### [The exercise]
Convert the lines of every entry below into a JSON list of strings, with one string per line and blank lines skipped. Leave the pictures out of the answer.

### [Exercise materials]
# # # # #

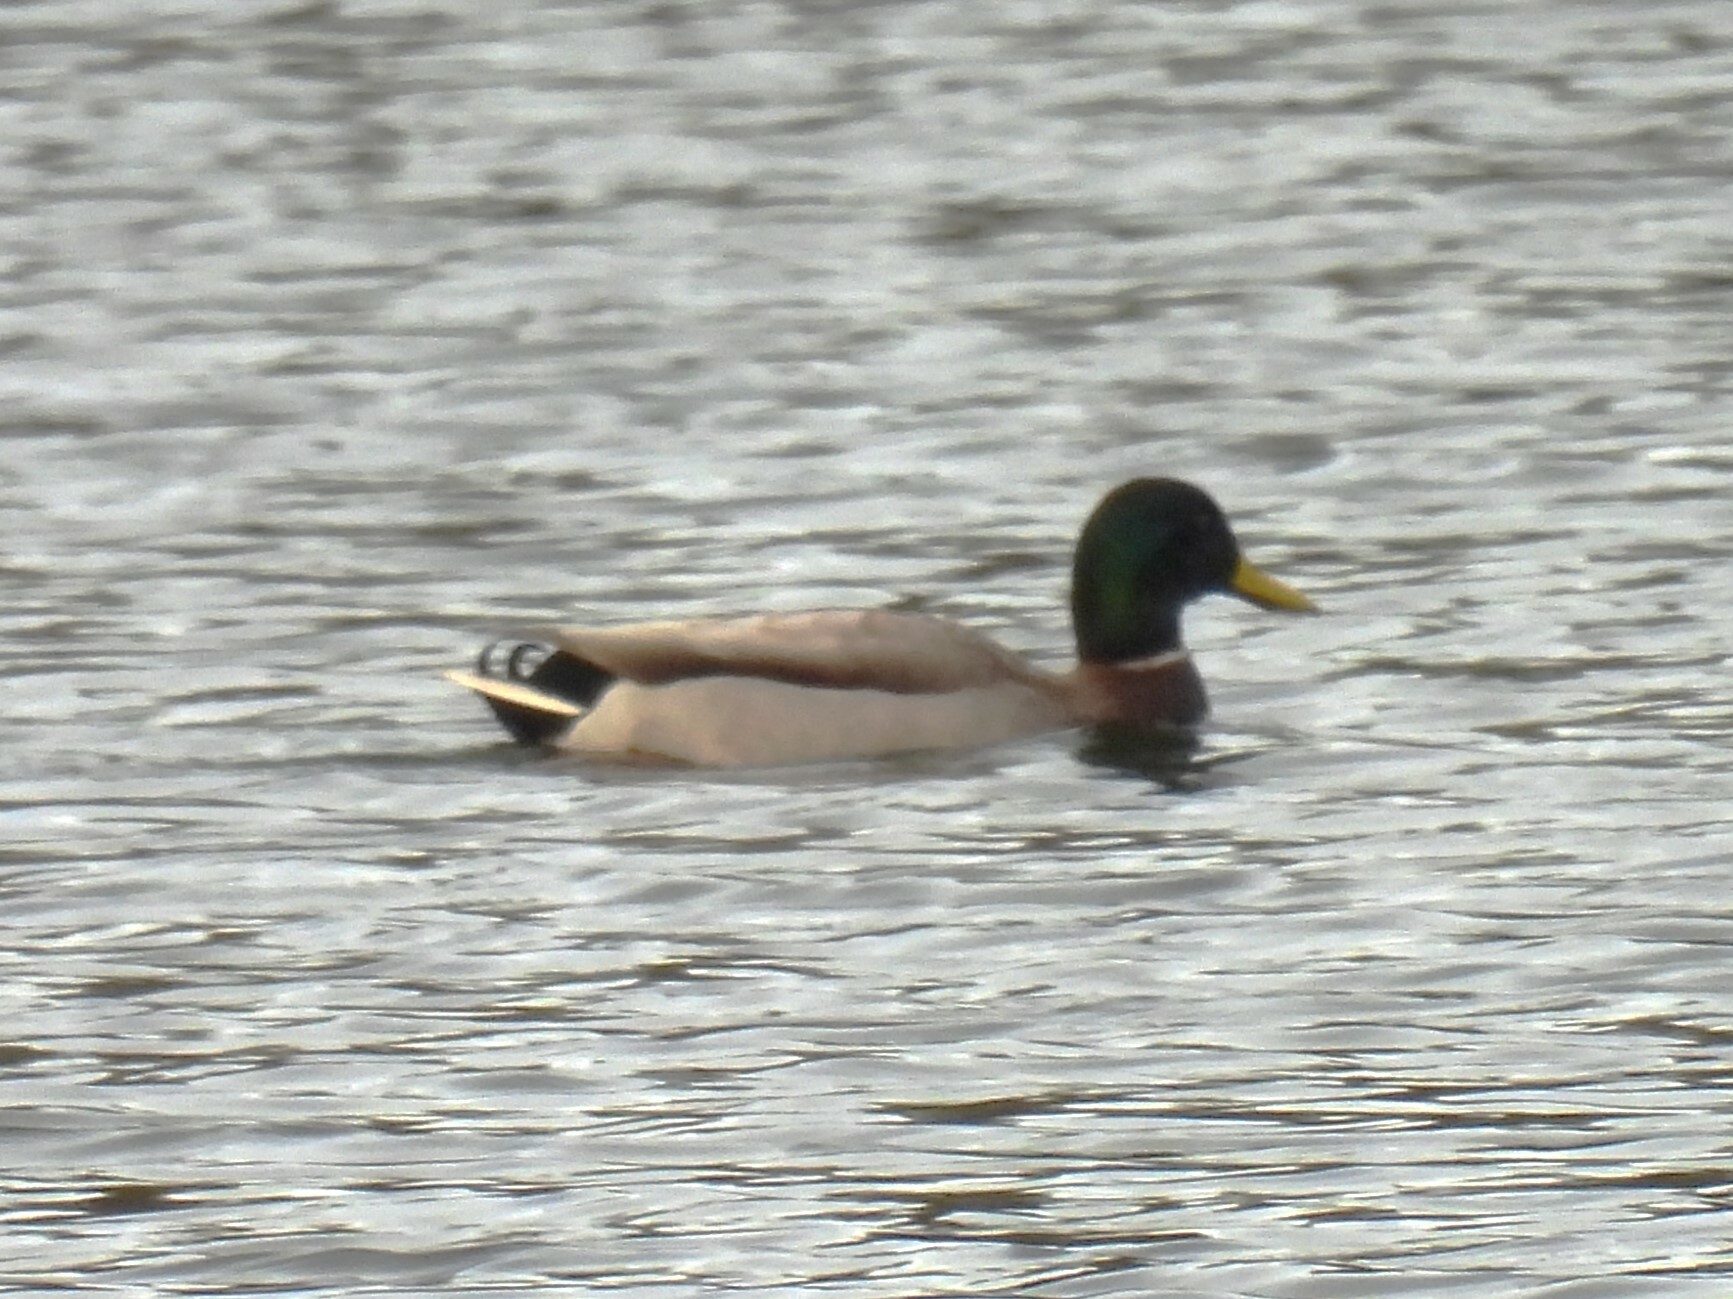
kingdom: Animalia
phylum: Chordata
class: Aves
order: Anseriformes
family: Anatidae
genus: Anas
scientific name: Anas platyrhynchos
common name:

# # # # #

### [Task answer]
[
  "kingdom: Animalia",
  "phylum: Chordata",
  "class: Aves",
  "order: Anseriformes",
  "family: Anatidae",
  "genus: Anas",
  "scientific name: Anas platyrhynchos",
  "common name:"
]